Passage shown:
○ ○ ○

Linear Regression Implementations
Implementing Mini-Batch Gradient Descent Using Numpy
%matplotlib inline
%config InlineBackend.figure_format = 'retina'
import numpy as np
np.random.seed(42)
import matplotlib.pyplot as plt
$$\hat{y} = Wx + b$$
$$Error = \frac{1}{2m} \sum^m_{i=1}(y-\hat{y})^2$$
$$\frac{\partial}{\partial W} Error = \frac{\partial Error}{\partial \hat{y}} \frac{\partial \hat{y}}{\partial W} = -(y-\hat{y})x$$
$$\frac{\partial}{\partial b} Error = \frac{\partial Error}{\partial \hat{y}} \frac{\partial \hat{y}}{\partial b} = -(y-\hat{y})$$
$$W \rightarrow W - \alpha \frac{\partial}{\partial W} Error$$
def MSEStep(X, y, W, b, learn_rate = 0.005):
"""
This function implements the gradient descent step for squared error as a
performance metric.
Parameters
X : array of predictor features
y : array of outcome values
W : predictor feature coefficients
b : regression function intercept
learn_rate : learning rate
Returns
W_new : predictor feature coefficients following gradient descent step
b_new : intercept following gradient descent step
"""
y_pred = np.matmul(X, W) + b
error = y - y_pred
W_new = W + learn_rate * np.matmul(error, X)

○ ○ ○

Material:
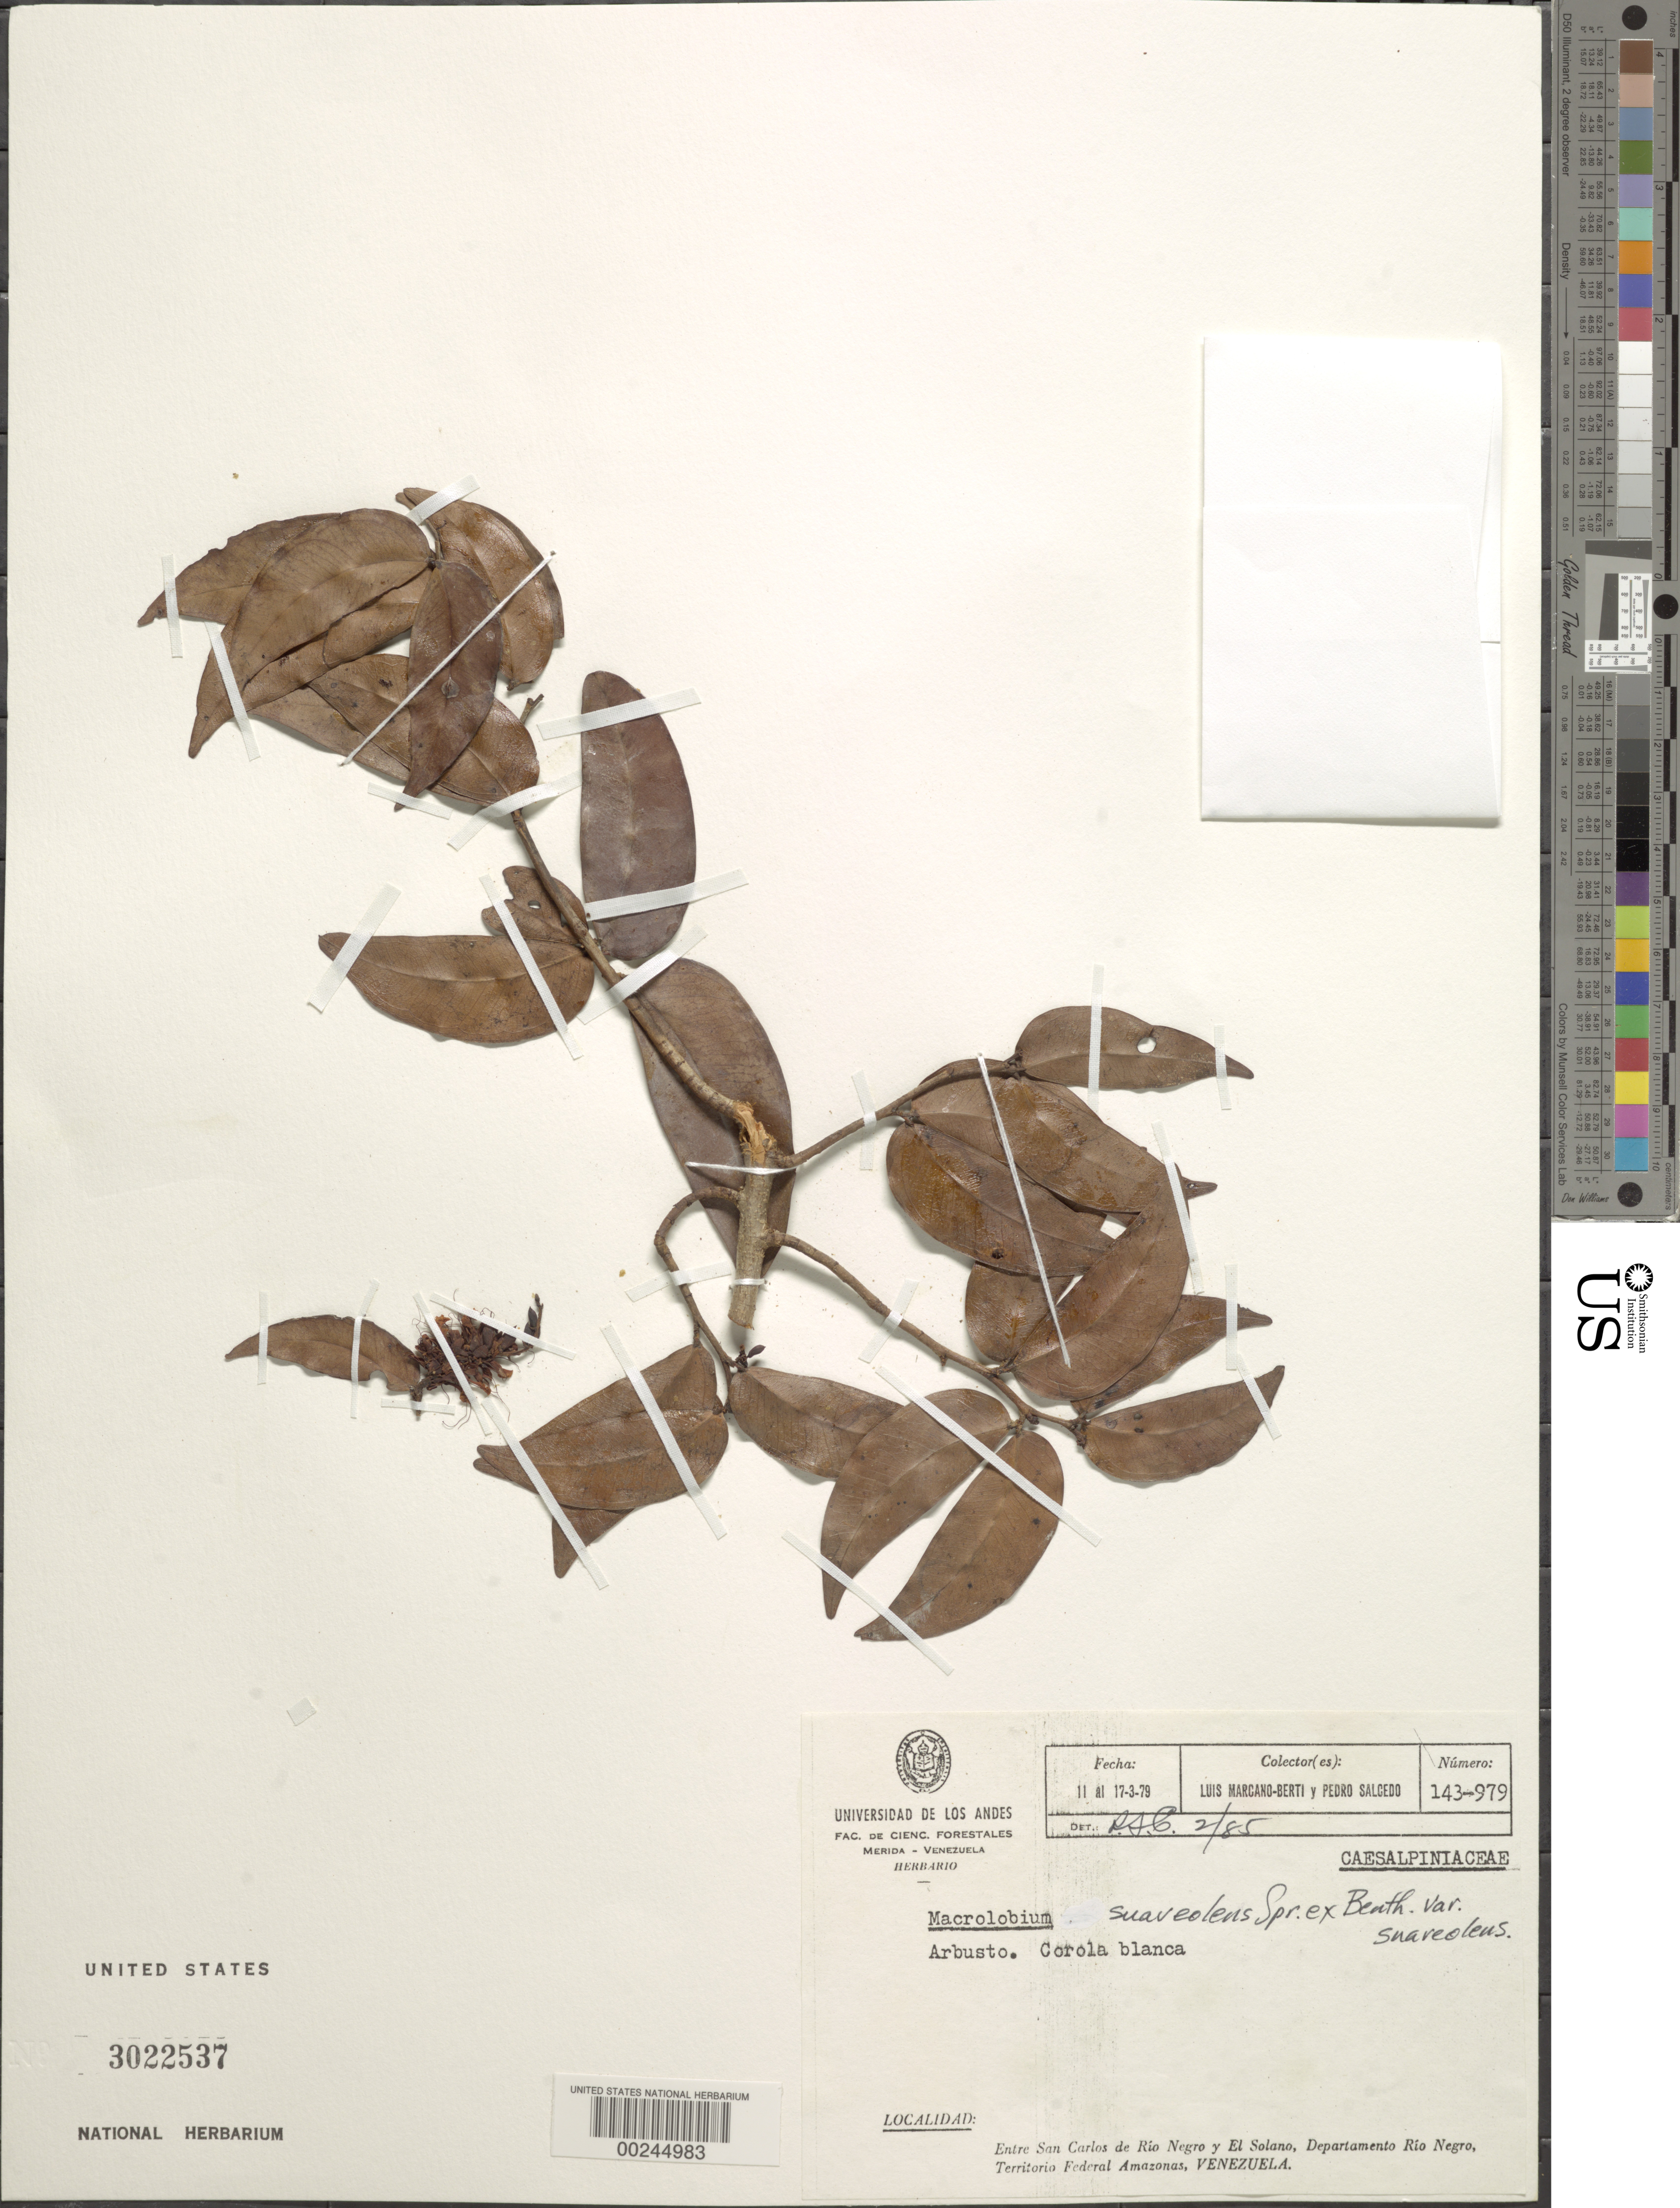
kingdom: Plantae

○ ○ ○

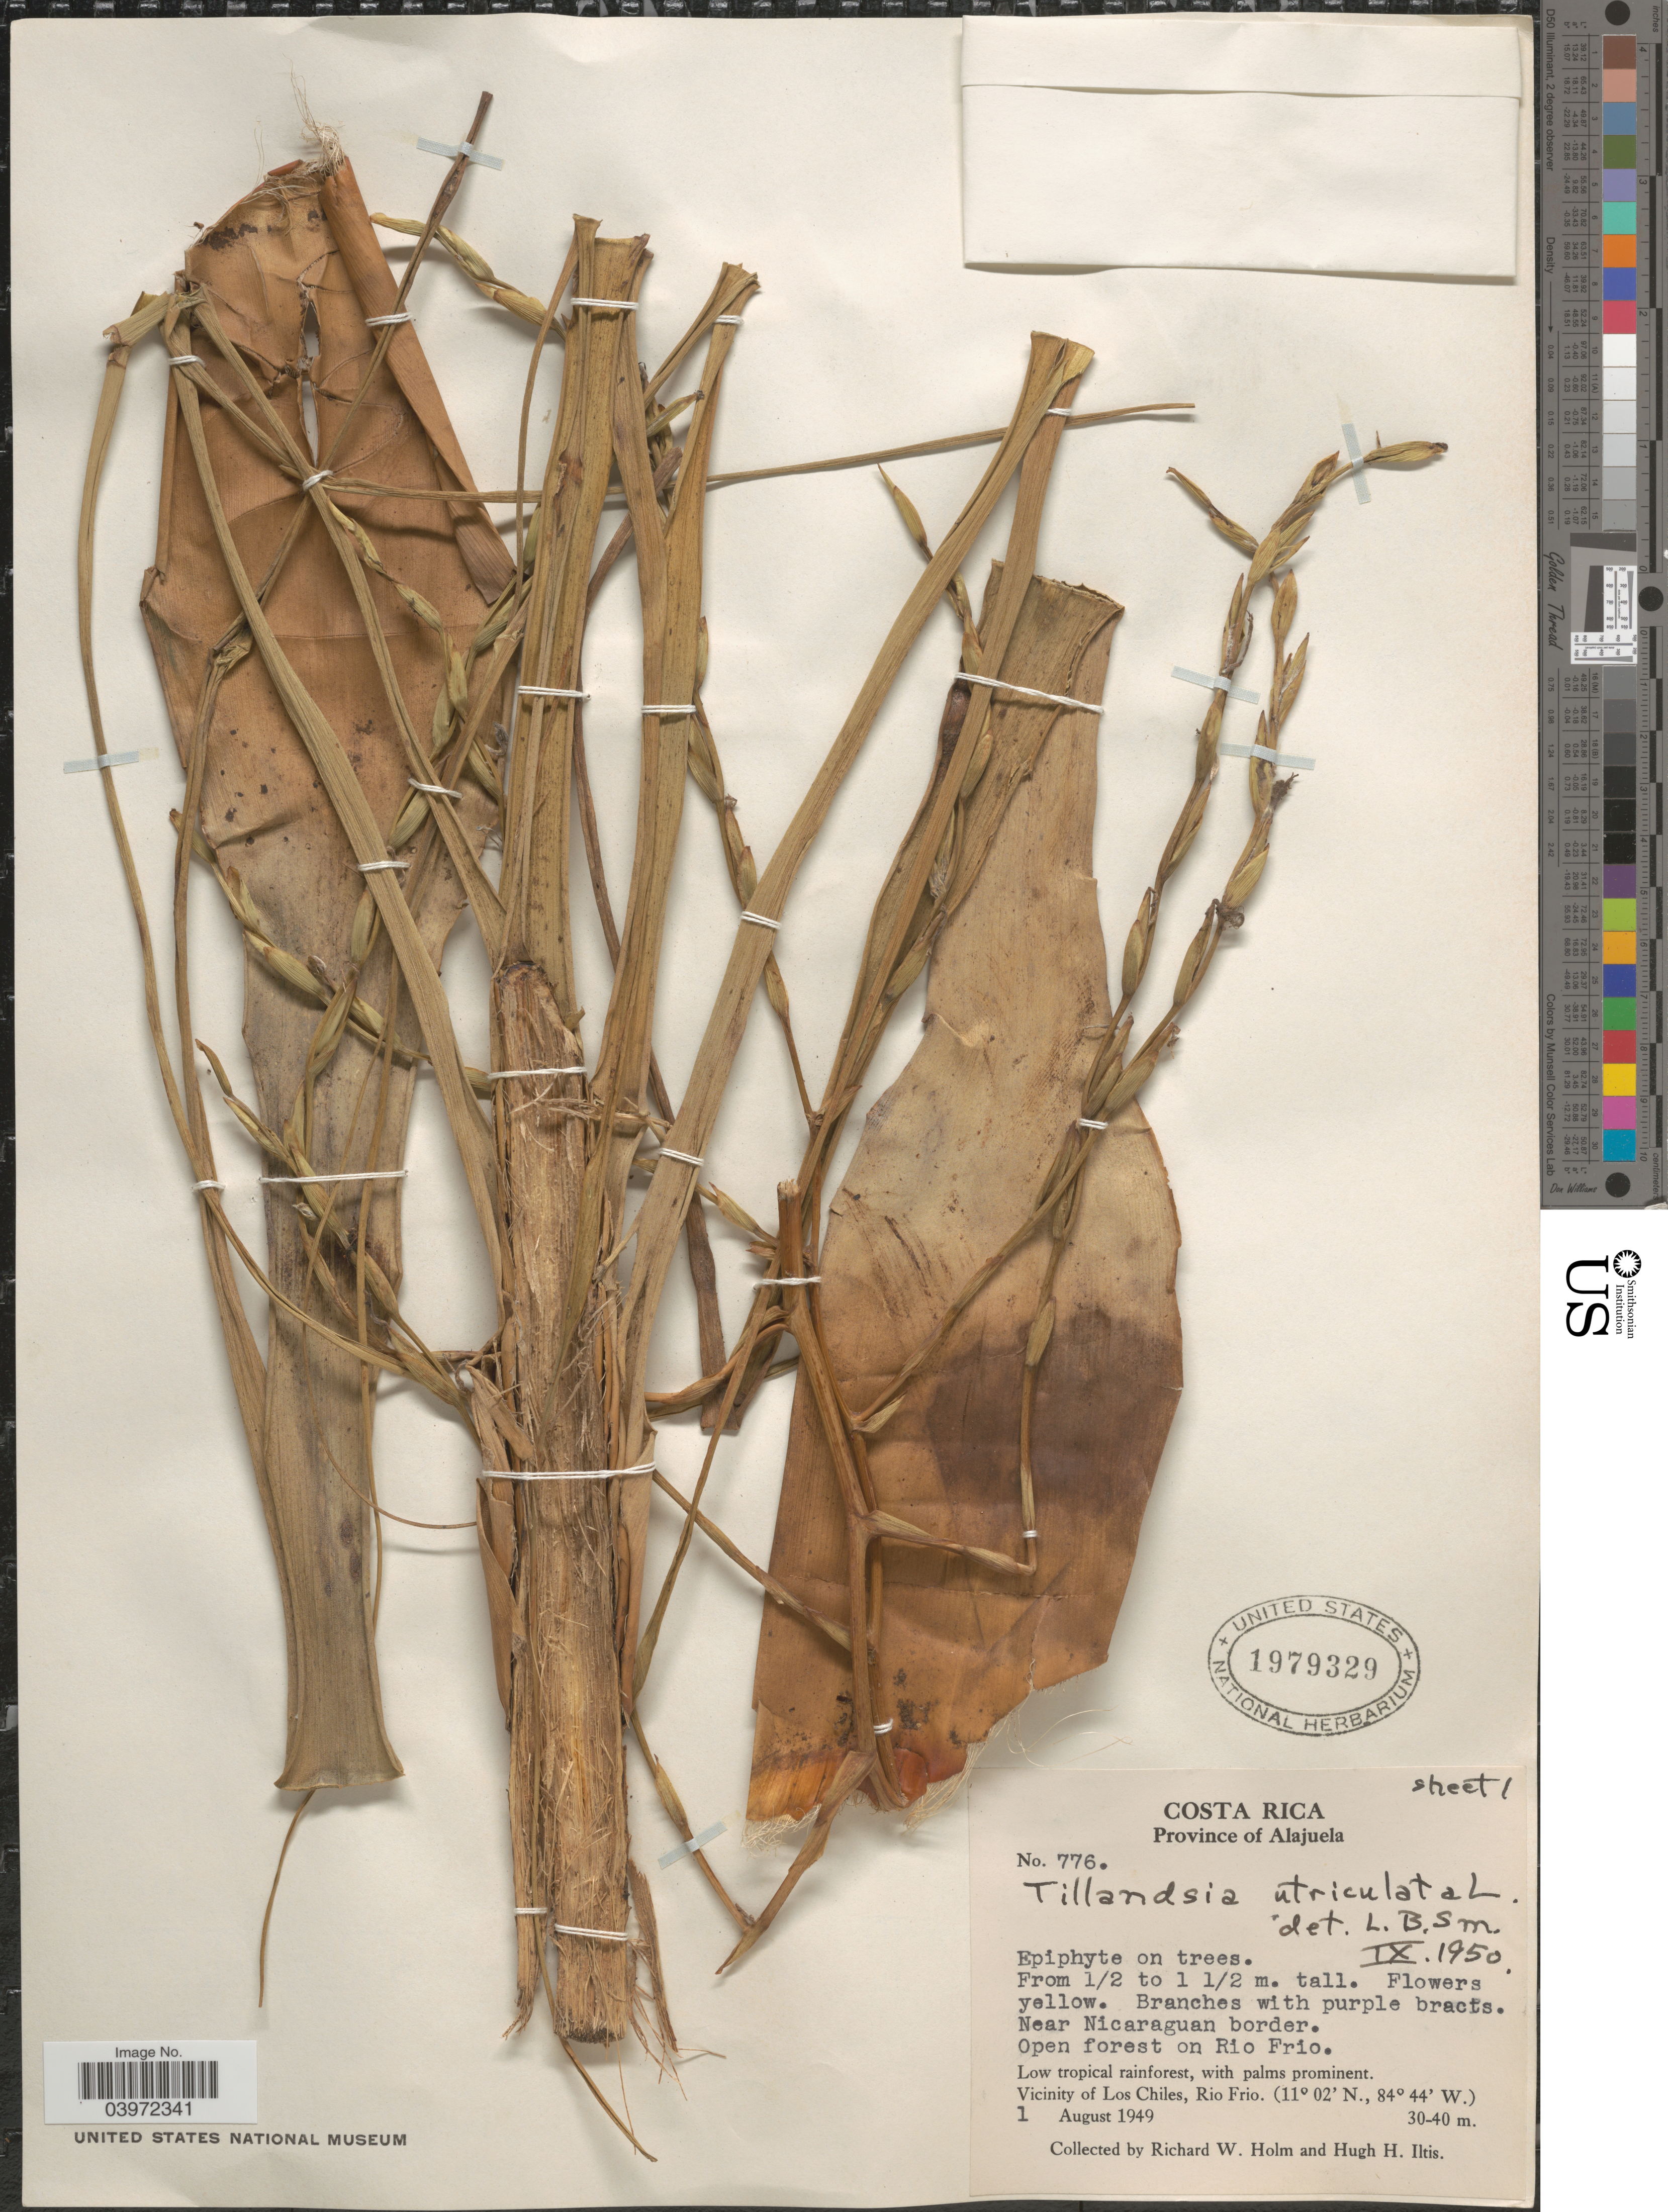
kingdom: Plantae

○ ○ ○

Task instructions: Reproduce the linear regression text in full, keeping every line, symbol and formula unchanged.

Response to this task:
Linear Regression Implementations
Implementing Mini-Batch Gradient Descent Using Numpy
%matplotlib inline
%config InlineBackend.figure_format = 'retina'
import numpy as np
np.random.seed(42)
import matplotlib.pyplot as plt
$$\hat{y} = Wx + b$$
$$Error = \frac{1}{2m} \sum^m_{i=1}(y-\hat{y})^2$$
$$\frac{\partial}{\partial W} Error = \frac{\partial Error}{\partial \hat{y}} \frac{\partial \hat{y}}{\partial W} = -(y-\hat{y})x$$
$$\frac{\partial}{\partial b} Error = \frac{\partial Error}{\partial \hat{y}} \frac{\partial \hat{y}}{\partial b} = -(y-\hat{y})$$
$$W \rightarrow W - \alpha \frac{\partial}{\partial W} Error$$
def MSEStep(X, y, W, b, learn_rate = 0.005):
"""
This function implements the gradient descent step for squared error as a
performance metric.
Parameters
X : array of predictor features
y : array of outcome values
W : predictor feature coefficients
b : regression function intercept
learn_rate : learning rate
Returns
W_new : predictor feature coefficients following gradient descent step
b_new : intercept following gradient descent step
"""
y_pred = np.matmul(X, W) + b
error = y - y_pred
W_new = W + learn_rate * np.matmul(error, X)